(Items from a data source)
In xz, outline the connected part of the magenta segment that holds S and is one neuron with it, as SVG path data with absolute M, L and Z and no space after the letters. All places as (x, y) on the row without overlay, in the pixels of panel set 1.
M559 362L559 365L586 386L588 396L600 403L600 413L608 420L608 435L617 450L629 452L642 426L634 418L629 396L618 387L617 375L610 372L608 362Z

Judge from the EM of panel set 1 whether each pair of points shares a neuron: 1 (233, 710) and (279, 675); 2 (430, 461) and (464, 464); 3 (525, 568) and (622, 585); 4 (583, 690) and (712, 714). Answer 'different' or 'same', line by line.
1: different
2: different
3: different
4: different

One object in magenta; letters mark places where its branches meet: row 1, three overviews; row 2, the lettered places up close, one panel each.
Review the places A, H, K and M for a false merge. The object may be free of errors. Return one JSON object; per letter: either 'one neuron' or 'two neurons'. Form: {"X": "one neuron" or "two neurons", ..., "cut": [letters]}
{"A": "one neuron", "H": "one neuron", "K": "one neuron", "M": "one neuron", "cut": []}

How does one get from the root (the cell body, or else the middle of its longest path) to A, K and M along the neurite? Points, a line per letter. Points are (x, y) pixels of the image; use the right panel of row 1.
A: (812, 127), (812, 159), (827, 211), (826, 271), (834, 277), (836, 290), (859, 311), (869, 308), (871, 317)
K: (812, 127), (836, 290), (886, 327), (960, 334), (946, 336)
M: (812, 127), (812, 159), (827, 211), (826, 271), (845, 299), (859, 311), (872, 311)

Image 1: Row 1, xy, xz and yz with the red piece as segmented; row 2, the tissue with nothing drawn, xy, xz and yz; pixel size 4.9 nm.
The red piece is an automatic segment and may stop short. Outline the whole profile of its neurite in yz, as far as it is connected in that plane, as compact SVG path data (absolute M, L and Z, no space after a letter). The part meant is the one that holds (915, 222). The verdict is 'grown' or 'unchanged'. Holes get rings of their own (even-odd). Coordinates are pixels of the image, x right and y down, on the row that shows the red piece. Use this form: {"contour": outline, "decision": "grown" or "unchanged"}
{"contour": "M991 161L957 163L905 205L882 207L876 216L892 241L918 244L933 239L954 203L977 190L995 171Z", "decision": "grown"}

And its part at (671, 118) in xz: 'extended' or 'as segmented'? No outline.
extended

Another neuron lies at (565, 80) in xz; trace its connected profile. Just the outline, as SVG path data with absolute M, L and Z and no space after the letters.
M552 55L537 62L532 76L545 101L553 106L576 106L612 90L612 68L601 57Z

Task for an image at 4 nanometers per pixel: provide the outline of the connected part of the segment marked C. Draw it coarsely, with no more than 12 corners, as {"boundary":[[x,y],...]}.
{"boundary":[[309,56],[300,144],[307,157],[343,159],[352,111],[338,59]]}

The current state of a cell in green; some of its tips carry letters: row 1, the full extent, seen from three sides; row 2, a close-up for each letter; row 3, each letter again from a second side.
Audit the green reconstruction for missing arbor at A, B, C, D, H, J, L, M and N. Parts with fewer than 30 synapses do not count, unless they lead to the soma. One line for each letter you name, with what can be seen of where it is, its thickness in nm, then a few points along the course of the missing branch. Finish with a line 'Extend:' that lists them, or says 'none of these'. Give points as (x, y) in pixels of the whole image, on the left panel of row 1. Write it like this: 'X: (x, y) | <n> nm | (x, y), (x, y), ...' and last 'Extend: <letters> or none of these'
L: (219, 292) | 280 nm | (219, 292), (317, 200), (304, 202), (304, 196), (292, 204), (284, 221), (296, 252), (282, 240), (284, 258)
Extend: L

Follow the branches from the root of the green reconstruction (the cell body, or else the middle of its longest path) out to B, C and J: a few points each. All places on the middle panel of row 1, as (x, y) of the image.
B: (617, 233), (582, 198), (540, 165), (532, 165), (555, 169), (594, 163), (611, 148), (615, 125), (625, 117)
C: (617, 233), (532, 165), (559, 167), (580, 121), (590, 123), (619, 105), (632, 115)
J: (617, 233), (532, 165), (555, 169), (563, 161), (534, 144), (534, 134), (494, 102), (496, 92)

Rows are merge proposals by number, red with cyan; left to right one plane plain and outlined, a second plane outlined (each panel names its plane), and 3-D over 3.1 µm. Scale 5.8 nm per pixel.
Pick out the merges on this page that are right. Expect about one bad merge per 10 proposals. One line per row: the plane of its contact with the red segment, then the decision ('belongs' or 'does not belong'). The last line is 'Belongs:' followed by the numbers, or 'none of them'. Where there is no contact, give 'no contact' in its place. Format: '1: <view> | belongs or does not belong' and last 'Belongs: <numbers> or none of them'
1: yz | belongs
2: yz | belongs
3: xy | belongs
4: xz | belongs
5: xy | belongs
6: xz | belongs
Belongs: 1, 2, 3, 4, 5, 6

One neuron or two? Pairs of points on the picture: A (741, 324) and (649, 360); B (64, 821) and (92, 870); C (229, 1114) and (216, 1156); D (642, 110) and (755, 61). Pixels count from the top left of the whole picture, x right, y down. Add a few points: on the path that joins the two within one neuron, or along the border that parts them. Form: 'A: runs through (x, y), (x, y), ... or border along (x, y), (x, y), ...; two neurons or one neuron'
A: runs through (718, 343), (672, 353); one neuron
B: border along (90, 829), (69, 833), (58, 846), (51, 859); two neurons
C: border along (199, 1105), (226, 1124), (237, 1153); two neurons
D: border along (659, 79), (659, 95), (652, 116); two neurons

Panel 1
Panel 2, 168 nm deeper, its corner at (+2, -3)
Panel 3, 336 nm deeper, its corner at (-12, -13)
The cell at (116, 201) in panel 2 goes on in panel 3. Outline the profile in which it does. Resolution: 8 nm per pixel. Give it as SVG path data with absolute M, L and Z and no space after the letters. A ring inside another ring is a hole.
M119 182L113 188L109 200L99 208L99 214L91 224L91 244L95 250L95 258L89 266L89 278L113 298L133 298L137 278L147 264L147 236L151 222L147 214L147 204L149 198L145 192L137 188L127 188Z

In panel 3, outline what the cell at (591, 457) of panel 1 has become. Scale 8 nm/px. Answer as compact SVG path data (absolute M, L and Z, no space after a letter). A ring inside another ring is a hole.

WORK TO BE COMPLETED: Please return the data above in full, without altering a single line.

WRITTEN ANSWER:
In xz, outline the connected part of the magenta segment that holds S and is one neuron with it, as SVG path data with absolute M, L and Z and no space after the letters. All places as (x, y) on the row without overlay, in the pixels of panel set 1.
M559 362L559 365L586 386L588 396L600 403L600 413L608 420L608 435L617 450L629 452L642 426L634 418L629 396L618 387L617 375L610 372L608 362Z

Judge from the EM of panel set 1 whether each pair of points shares a neuron: 1 (233, 710) and (279, 675); 2 (430, 461) and (464, 464); 3 (525, 568) and (622, 585); 4 (583, 690) and (712, 714). Answer 'different' or 'same', line by line.
1: different
2: different
3: different
4: different

One object in magenta; letters mark places where its branches meet: row 1, three overviews; row 2, the lettered places up close, one panel each.
Review the places A, H, K and M for a false merge. The object may be free of errors. Return one JSON object; per letter: either 'one neuron' or 'two neurons'. Form: {"X": "one neuron" or "two neurons", ..., "cut": [letters]}
{"A": "one neuron", "H": "one neuron", "K": "one neuron", "M": "one neuron", "cut": []}

How does one get from the root (the cell body, or else the middle of its longest path) to A, K and M along the neurite? Points, a line per letter. Points are (x, y) pixels of the image; use the right panel of row 1.
A: (812, 127), (812, 159), (827, 211), (826, 271), (834, 277), (836, 290), (859, 311), (869, 308), (871, 317)
K: (812, 127), (836, 290), (886, 327), (960, 334), (946, 336)
M: (812, 127), (812, 159), (827, 211), (826, 271), (845, 299), (859, 311), (872, 311)

Image 1: Row 1, xy, xz and yz with the red piece as segmented; row 2, the tissue with nothing drawn, xy, xz and yz; pixel size 4.9 nm.
The red piece is an automatic segment and may stop short. Outline the whole profile of its neurite in yz, as far as it is connected in that plane, as compact SVG path data (absolute M, L and Z, no space after a letter). The part meant is the one that holds (915, 222). The verdict is 'grown' or 'unchanged'. Holes get rings of their own (even-odd). Coordinates are pixels of the image, x right and y down, on the row that shows the red piece. Use this form: {"contour": outline, "decision": "grown" or "unchanged"}
{"contour": "M991 161L957 163L905 205L882 207L876 216L892 241L918 244L933 239L954 203L977 190L995 171Z", "decision": "grown"}

And its part at (671, 118) in xz: 'extended' or 'as segmented'? No outline.
extended

Another neuron lies at (565, 80) in xz; trace its connected profile. Just the outline, as SVG path data with absolute M, L and Z and no space after the letters.
M552 55L537 62L532 76L545 101L553 106L576 106L612 90L612 68L601 57Z

Task for an image at 4 nanometers per pixel: provide the outline of the connected part of the segment marked C. Draw it coarsely, with no more than 12 corners, as {"boundary":[[x,y],...]}.
{"boundary":[[309,56],[300,144],[307,157],[343,159],[352,111],[338,59]]}

The current state of a cell in green; some of its tips carry letters: row 1, the full extent, seen from three sides; row 2, a close-up for each letter; row 3, each letter again from a second side.
Audit the green reconstruction for missing arbor at A, B, C, D, H, J, L, M and N. Parts with fewer than 30 synapses do not count, unless they lead to the soma. One line for each letter you name, with what can be seen of where it is, its thickness in nm, then a few points along the course of the missing branch. Finish with a line 'Extend:' that lists them, or says 'none of these'. Give points as (x, y) in pixels of the whole image, on the left panel of row 1. Write it like this: 'X: (x, y) | <n> nm | (x, y), (x, y), ...' and last 'Extend: <letters> or none of these'
L: (219, 292) | 280 nm | (219, 292), (317, 200), (304, 202), (304, 196), (292, 204), (284, 221), (296, 252), (282, 240), (284, 258)
Extend: L

Follow the branches from the root of the green reconstruction (the cell body, or else the middle of its longest path) out to B, C and J: a few points each. All places on the middle panel of row 1, as (x, y) of the image.
B: (617, 233), (582, 198), (540, 165), (532, 165), (555, 169), (594, 163), (611, 148), (615, 125), (625, 117)
C: (617, 233), (532, 165), (559, 167), (580, 121), (590, 123), (619, 105), (632, 115)
J: (617, 233), (532, 165), (555, 169), (563, 161), (534, 144), (534, 134), (494, 102), (496, 92)

Rows are merge proposals by number, red with cyan; left to right one plane plain and outlined, a second plane outlined (each panel names its plane), and 3-D over 3.1 µm. Scale 5.8 nm per pixel.
Pick out the merges on this page that are right. Expect about one bad merge per 10 proposals. One line per row: the plane of its contact with the red segment, then the decision ('belongs' or 'does not belong'). The last line is 'Belongs:' followed by the numbers, or 'none of them'. Where there is no contact, give 'no contact' in its place. Format: '1: <view> | belongs or does not belong' and last 'Belongs: <numbers> or none of them'
1: yz | belongs
2: yz | belongs
3: xy | belongs
4: xz | belongs
5: xy | belongs
6: xz | belongs
Belongs: 1, 2, 3, 4, 5, 6

One neuron or two? Pairs of points on the picture: A (741, 324) and (649, 360); B (64, 821) and (92, 870); C (229, 1114) and (216, 1156); D (642, 110) and (755, 61). Pixels count from the top left of the whole picture, x right, y down. Add a few points: on the path that joins the two within one neuron, or along the border that parts them. Form: 'A: runs through (x, y), (x, y), ... or border along (x, y), (x, y), ...; two neurons or one neuron'
A: runs through (718, 343), (672, 353); one neuron
B: border along (90, 829), (69, 833), (58, 846), (51, 859); two neurons
C: border along (199, 1105), (226, 1124), (237, 1153); two neurons
D: border along (659, 79), (659, 95), (652, 116); two neurons

Panel 1
Panel 2, 168 nm deeper, its corner at (+2, -3)
Panel 3, 336 nm deeper, its corner at (-12, -13)
The cell at (116, 201) in panel 2 goes on in panel 3. Outline the profile in which it does. Resolution: 8 nm per pixel. Give it as SVG path data with absolute M, L and Z and no space after the letters. A ring inside another ring is a hole.
M119 182L113 188L109 200L99 208L99 214L91 224L91 244L95 250L95 258L89 266L89 278L113 298L133 298L137 278L147 264L147 236L151 222L147 214L147 204L149 198L145 192L137 188L127 188Z

In panel 3, outline what the cell at (591, 457) of panel 1 has become. Scale 8 nm/px. Answer as compact SVG path data (absolute M, L and Z, no space after a letter). A ring inside another ring is a hole.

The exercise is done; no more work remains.